Government throws cash at broadband problem

DTI will make £30m available for promoting affordable high-speed Internet in less-connected areas, but BT shareholders might not be so keen
Written by Graeme Wearden, Contributor

Faced with increasing concern over the disappointingly low number of broadband users in the UK, the government said on Tuesday that £30m would be made available to boost the take-up of high-speed Internet services.

The money is being targeted at those areas where it is most difficult for consumers to obtain broadband at on affordable price. Regional Development Authorities have been asked to come up with proposals that would increase broadband take-up in their area. The greatest chunk of the cash -- £4.4m -- will be available to Scotland, with the South West receiving £3.8m and the East £3.2m.

"Today's announcement marks the latest step as Government along with industry face the challenge of building a Broadband Britain," claimed e-commerce minister Douglas Alexander. The £30m was announced earlier this year, but this is the first time the government has said how it will be distributed.

Alexander hopes that local bodies will come up with pilot projects that would demonstrate the benefits of a high-speed Internet connection, ways of boosting information about broadband, and ideas for how schools can obtain cheaper broadband services.

In the short term, the initiative is unlikely to resolve one fundamental problem -- that homes in many parts of the country simply don't have access to affordable broadband.

BT claims that 13 million households are able to receive ADSL, now that it has made over 1,000 local exchanges ADSL-enabled. The cable companies, ntl and Telewest, both offer a broadband product to their customers. They believe that around 9 million households could connect to their services.

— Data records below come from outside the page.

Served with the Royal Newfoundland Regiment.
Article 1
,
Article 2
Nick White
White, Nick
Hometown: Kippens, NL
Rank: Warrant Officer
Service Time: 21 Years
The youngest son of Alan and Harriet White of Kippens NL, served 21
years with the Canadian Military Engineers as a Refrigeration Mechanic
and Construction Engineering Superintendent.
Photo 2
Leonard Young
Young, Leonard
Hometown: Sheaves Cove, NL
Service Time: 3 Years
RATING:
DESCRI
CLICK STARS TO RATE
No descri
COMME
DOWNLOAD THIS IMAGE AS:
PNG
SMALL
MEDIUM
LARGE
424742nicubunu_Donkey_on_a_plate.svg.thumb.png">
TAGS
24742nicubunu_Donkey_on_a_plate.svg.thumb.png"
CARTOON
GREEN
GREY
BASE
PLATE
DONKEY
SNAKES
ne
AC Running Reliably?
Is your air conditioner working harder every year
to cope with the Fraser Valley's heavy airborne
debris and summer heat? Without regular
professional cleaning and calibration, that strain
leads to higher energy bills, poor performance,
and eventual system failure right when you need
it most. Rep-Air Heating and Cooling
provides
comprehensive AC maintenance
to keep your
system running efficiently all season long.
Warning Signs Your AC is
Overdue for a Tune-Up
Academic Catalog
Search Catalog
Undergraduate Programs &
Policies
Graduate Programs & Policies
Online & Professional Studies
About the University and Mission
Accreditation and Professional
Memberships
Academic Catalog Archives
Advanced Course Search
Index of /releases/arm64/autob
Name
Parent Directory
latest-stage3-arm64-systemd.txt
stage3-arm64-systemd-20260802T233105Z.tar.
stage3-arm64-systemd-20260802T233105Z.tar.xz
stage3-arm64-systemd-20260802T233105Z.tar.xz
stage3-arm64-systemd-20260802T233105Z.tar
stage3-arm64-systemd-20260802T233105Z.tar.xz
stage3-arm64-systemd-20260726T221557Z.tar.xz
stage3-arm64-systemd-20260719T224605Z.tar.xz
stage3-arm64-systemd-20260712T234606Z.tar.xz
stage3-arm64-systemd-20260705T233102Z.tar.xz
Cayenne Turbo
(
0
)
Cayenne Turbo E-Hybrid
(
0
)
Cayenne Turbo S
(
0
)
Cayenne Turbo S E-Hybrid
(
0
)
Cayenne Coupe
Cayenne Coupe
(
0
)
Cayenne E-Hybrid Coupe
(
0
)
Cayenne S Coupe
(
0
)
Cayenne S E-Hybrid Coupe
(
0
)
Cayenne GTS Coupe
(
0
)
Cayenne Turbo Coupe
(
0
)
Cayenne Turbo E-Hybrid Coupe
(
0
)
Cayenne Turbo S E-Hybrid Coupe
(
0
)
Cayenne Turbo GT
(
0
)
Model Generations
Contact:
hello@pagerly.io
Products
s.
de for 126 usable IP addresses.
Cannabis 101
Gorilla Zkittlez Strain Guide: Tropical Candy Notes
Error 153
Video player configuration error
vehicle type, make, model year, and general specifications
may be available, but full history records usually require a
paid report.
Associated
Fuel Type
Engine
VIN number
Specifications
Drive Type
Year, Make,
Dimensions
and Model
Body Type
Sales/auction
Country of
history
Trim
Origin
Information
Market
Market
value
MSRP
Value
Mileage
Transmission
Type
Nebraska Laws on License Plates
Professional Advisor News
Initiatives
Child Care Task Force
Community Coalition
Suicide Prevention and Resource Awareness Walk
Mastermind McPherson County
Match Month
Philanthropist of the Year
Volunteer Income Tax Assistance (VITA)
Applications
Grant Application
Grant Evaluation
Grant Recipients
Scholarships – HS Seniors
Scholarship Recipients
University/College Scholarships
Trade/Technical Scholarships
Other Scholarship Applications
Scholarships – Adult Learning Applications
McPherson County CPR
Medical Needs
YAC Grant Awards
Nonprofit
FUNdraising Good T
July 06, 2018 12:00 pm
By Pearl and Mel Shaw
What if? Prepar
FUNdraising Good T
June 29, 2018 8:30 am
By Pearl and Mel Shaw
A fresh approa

This still leaves large parts of the country, typically rural areas and the regions, with no realistic chance of being offered affordable broadband in the near future. However, the government is hoping that companies will extend broadband across Britain as more people sign up for it.

"We're aiming to encourage the take-up of broadband," a DTI spokesman told ZDNet News. "If companies see that their existing services are popular, they're more likely to roll out those services in more places".

Sir Peter Bonfield, chief executive of BT, may not share this confidence.

Delivering the 2001 Hinton lecture last week, he warned that some parts of the country are not financially viable for ADSL, as the population density is too low. "In these areas, the forecast demand is so low that we cannot justify the rate of return to our shareholders," he said. Bonfield predicted that it would take between three and four years before 25 percent of the UK's home Internet users were using broadband.